__Brief 1__.
From the CPS school day text, transcribe the passage from "Lengthening the day" up to and including "a safe place.".
__Brief 2__.
Answer these questions from the CPS school day text, marking each answer with its letter:
(a) What word did Arne Duncan use for the short instruction time?
(b) Around what figure do CPS graduation rates hover?
(c) Apart from adding time for learning, what does extra time in school do for kids?
__Brief 3__.
Condense the paragraph of the CPS school day text that begins "Lewis is right to point out" into a short bulleted list that keeps its main facts.

-------- Text extract

CPS already has one of the shortest school days and years in the nation, and equally low test scores and graduation rates to accompany it. Not taking action, at this point, is not an option.

Emanuel’s proposed extended school day is a good start on the long road to fixing Chicago’s public schools. Some CPS students receive only slightly more than five hours of instruction time each day. U.S. Secretary of Education and former CPS CEO Arne Duncan was right in calling this a “disgrace.”

Lengthening the day will add much-needed instruction time that many Chicago teachers believe is lacking in the current day. It could lead to improved student performance and an increase in CPS graduation rates, which now hover around 50 percent

Lewis is right to point out that the quality of education is important. But students deserve both quality and quantity—it’s not a choice between the two. Extra time spent in school doesn’t just add more time for learning. It keeps kids—many of whom live in dangerous, gang-ridden neighborhoods—in a safe place.

----------------
-------- Information supplied

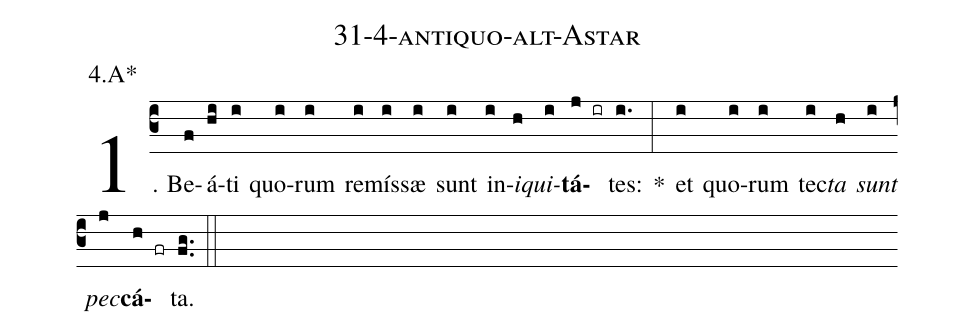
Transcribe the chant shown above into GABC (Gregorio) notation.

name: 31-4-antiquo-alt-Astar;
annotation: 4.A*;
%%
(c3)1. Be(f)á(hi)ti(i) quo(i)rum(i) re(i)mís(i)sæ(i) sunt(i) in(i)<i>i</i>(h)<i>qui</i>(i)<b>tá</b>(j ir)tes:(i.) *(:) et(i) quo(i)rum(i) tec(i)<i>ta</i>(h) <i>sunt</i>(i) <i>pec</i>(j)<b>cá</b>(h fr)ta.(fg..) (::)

----------------
-------- Information supplied

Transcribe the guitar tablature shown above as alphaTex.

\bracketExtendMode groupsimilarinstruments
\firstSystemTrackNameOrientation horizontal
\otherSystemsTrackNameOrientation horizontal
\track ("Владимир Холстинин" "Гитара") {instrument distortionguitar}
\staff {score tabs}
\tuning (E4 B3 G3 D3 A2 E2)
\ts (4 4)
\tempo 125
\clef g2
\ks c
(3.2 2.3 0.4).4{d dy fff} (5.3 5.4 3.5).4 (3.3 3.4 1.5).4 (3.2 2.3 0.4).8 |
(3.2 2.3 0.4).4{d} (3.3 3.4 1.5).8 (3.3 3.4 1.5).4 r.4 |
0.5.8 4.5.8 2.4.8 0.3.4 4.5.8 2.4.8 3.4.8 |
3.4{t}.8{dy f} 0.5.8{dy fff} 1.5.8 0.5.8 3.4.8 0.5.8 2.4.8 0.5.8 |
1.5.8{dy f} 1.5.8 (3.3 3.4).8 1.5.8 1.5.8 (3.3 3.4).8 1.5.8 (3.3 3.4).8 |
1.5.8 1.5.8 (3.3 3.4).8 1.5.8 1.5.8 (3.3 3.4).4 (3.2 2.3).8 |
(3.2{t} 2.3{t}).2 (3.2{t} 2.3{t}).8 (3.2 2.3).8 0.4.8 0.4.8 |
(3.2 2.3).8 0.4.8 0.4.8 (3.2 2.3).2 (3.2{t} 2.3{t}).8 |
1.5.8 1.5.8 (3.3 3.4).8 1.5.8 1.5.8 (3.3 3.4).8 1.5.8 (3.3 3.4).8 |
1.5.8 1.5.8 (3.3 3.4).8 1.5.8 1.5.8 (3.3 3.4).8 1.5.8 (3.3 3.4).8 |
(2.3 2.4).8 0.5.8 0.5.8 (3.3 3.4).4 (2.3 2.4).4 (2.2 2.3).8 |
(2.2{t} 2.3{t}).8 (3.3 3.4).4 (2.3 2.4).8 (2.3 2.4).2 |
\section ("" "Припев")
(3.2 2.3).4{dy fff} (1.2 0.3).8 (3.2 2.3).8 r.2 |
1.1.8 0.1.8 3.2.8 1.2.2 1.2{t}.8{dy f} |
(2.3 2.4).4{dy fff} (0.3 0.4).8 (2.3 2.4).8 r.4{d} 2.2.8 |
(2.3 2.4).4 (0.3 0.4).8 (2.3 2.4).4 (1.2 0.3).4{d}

----------------

__Written reply 1__.
Lengthening the day will add much-needed instruction time that many Chicago teachers believe is lacking in the current day. It could lead to improved student performance and an increase in CPS graduation rates, which now hover around 50 percent

Lewis is right to point out that the quality of education is important. But students deserve both quality and quantity—it’s not a choice between the two. Extra time spent in school doesn’t just add more time for learning. It keeps kids—many of whom live in dangerous, gang-ridden neighborhoods—in a safe place.

__Written reply 2__.
(a) A "disgrace."
(b) Around 50 percent.
(c) It keeps them in a safe place.

__Written reply 3__.
- Lewis correctly notes that quality of education is important.
- Students deserve both quality and quantity; the two are not alternatives.
- Extra time in school adds more than learning time.
- It keeps kids in a safe place, and many of them live in dangerous, gang-ridden neighborhoods.